6. Is it a serious error to deny the deity of Jesus Christ?
The Scripture is very emphatic on this point. It declares that those who deny the Christ have “the spirit of antichrist” (I Jn. 4:3). Earlier in the same epistle the inspired writer speaks as follows: “Who is the liar hut he that denieth that Jesus is the Christ? He is the antichrist even he that denieth the Father and the Son” (I Jn. 2:22). The doctrine of the deity of Christ is something of crucial importance for mankind. To deny it is to deny the integrity of the Scriptures, God’s Word, the integrity of the Christ, God’s Son, and the only possibility of salvation through Christ. To deny the deity of Christ is to call God a liar; certainly this denial is a terrible error!
7. Why should men seek to deny the deity of Christ?
There is no reason, of course, except that which stems from the thorough-going depravity of sinful man. Sinful man would rather philosophize about “character building” than to exclaim “God be merciful to me, a sinned.” And so he reasons that if Jesus Christ was such a good man, if he could draw forth such great moral achievements out of human nature, then we may conclude that all human beings are really endowed with such power. We need, on that basis, not the blood of Christ, but a “social gospel” which will instruct men in the techniques of spiritual and moral self-improvement.
8. How docs Article 10 establish the deity of Christ from Scripture?

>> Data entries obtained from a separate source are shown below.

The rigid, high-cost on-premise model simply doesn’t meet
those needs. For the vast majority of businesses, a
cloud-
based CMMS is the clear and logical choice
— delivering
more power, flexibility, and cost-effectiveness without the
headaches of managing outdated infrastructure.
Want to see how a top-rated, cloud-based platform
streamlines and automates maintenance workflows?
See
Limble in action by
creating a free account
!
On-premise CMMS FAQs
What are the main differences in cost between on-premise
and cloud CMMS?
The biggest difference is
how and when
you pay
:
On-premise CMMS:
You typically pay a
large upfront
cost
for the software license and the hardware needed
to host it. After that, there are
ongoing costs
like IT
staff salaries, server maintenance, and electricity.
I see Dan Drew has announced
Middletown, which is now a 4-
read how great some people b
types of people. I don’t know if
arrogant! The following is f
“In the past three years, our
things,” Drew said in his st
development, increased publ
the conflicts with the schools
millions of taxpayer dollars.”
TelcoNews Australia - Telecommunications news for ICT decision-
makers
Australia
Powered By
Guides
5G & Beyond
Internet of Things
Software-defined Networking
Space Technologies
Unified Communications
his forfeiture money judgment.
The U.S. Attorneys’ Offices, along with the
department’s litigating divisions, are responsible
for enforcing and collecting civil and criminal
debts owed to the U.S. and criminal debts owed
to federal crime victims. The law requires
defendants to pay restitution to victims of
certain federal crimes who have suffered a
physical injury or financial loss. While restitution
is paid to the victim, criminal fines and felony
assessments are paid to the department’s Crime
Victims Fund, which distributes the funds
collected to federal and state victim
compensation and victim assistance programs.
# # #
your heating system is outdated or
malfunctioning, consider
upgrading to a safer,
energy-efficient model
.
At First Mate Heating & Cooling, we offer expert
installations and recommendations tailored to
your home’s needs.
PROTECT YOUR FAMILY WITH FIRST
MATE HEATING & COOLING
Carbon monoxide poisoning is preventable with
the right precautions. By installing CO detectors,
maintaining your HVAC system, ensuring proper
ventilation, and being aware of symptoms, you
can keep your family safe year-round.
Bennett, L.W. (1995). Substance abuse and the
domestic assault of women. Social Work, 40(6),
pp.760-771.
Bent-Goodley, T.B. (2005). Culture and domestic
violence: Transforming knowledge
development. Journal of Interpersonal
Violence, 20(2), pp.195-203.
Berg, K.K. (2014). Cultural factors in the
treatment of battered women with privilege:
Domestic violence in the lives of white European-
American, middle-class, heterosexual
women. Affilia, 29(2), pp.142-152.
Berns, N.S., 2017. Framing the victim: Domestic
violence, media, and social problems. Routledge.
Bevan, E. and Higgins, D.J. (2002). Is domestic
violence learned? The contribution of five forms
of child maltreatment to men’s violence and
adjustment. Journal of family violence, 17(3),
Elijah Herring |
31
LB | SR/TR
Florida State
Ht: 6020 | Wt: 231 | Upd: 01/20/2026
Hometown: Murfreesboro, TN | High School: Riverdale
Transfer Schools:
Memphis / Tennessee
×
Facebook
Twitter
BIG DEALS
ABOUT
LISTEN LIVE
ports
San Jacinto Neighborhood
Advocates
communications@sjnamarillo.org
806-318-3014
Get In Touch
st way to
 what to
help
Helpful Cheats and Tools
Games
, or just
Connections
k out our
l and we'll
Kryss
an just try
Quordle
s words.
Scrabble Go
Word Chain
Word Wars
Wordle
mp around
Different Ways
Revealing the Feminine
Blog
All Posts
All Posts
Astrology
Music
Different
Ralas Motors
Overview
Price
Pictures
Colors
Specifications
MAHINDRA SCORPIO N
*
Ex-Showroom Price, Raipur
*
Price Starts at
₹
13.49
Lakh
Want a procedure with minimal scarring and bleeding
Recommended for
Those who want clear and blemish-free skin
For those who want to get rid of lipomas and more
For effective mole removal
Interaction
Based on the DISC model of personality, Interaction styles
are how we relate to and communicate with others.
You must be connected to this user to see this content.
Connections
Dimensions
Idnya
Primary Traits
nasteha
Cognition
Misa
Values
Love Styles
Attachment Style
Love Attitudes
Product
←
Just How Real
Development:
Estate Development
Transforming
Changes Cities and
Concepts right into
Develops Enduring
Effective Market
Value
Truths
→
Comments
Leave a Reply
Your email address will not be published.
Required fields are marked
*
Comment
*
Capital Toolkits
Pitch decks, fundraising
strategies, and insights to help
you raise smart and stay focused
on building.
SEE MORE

It links Genesis 1:1 with John 1:1–3, and concludes that since it is biblically established that God created all things through the Word, who is Jesus, the Son of God, it must follow that Jesus Christ “did exist at the time when all things were created by him.” This is but a small sample of the consistent scriptural teaching in which divine names, attributes, works, and so forth, are applied to our Lord Jesus Christ.
9. Does the divine Sonship have rich spiritual significance for us, his people?
The spiritual significance of the divine Sonship is inestimably great for everyone of his people! By virtue of his incarnation in which he took upon himself our human nature, he established the basis for the everlasting union of the elect with the triune God (Jn. 17:21) . Still more, by virtue of the fact that Jesus Christ is “the only begotten” Son of God, we are children by adoption, through grace, for Christ’s sake (Heidelberg Catechism, Lord’s Day 13, q. 33; Rom. 8:32).
10. What is the practical obligation for us who confess that our Savior is the Son of God?
The practical obligation is that we must serve him faithfully in all that we do. For he “is that true, eternal, and almighty God whom we invoke, worship, and serve.”